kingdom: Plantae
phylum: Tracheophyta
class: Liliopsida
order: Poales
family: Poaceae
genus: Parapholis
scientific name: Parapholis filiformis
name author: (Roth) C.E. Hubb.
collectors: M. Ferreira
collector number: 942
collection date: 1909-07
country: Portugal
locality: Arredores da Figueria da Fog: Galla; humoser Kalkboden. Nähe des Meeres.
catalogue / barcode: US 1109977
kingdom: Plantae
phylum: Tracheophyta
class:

▶ Work instructions: Copy out all of the lines above with no changes.

▶ Expected answer:
kingdom: Plantae
phylum: Tracheophyta
class: Liliopsida
order: Poales
family: Poaceae
genus: Parapholis
scientific name: Parapholis filiformis
name author: (Roth) C.E. Hubb.
collectors: M. Ferreira
collector number: 942
collection date: 1909-07
country: Portugal
locality: Arredores da Figueria da Fog: Galla; humoser Kalkboden. Nähe des Meeres.
catalogue / barcode: US 1109977
kingdom: Plantae
phylum: Tracheophyta
class:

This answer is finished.